CBS has named Comedy Central's Stephen Colbert to take over for David Letterman as host of "The Late Show" next year when Mr. Letterman retires.
The news caught many people off-guard, coming as quickly as it did after Mr. Letterman's surprise announcement last week that he was ending his decades-long run as a late-night host. Where NBC had seemed to plan for transitions at "The Tonight Show" like it was a succession to a throne, CBS Corp. CEO Les Moonves had seemed to have been caught unprepared for Mr. Letterman's departure.
But the speedy word that Mr. Colbert would take over the show suggests that Mr. Moonves had some plans in mind long before Mr. Letterman said he would exit.
"Stephen Colbert is one of the most inventive and respected forces on television," Mr. Moonves said in a statement. "David Letterman's legacy and accomplishments are an incredible source of pride for all of us here, and today's announcement speaks to our commitment of upholding what he established for CBS in late night."

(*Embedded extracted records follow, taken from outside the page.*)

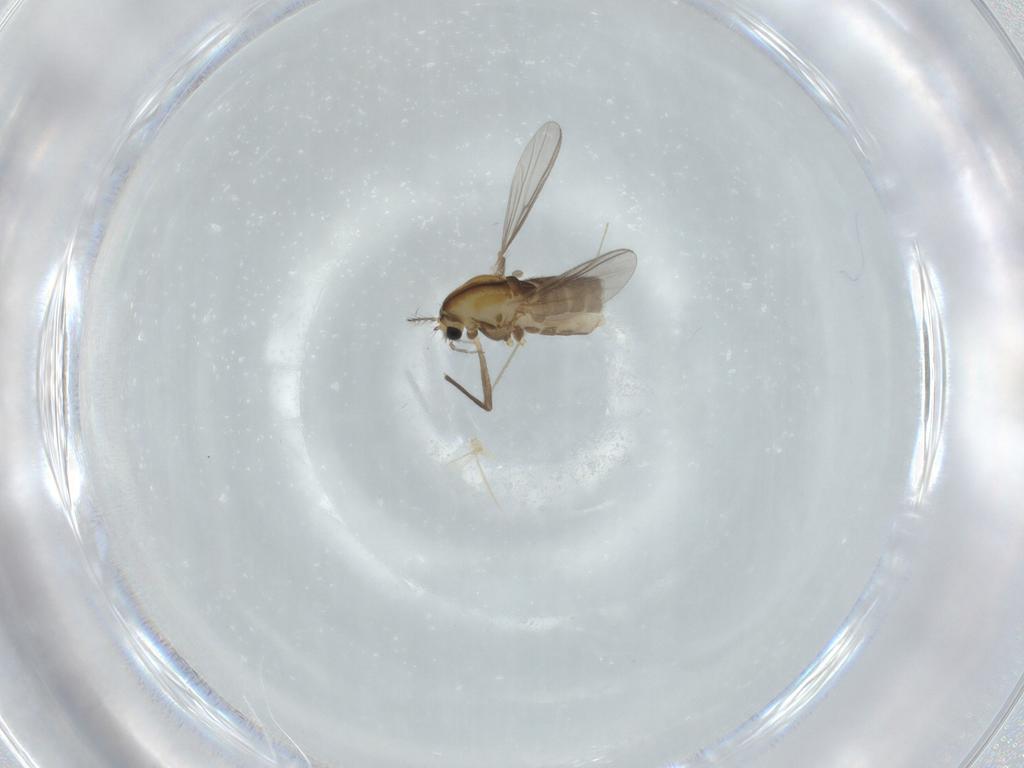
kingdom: Animalia
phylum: Arthropoda
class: Insecta
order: Diptera
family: Chironomidae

The hire reunites Mr. Colbert with Mr. Moonves in a way: Mr. Colbert's "Colbert Report" runs at 11:30 on Comedy Central, part of Viacom, which split from CBS in 2006.
More importantly, it brings CBS an increasingly well-known host -- Mr. Colbert starred in Super Bowl commercials for Wonderful Pistachios this year -- with strong appeal among younger viewers.
It also delivers "The Late Show" into the hands of a comedian who's happy to both take sponsorship money and occasionally mock his benefactors. In 2012 Mr. Colbert mercilessly made fun of Wheat Thins, a sponsor, by reading its high-minded brand brief to the audience and viewers. The brief said the crackers are not "a creator of isolated, unsharable experiences," Mr. Colbert said. They are "a snack for anyone actively seeking experiences" and "a connector of like-minded people."
Kraft decided to consider the episode a net plus, but some advertisers might not be so calm.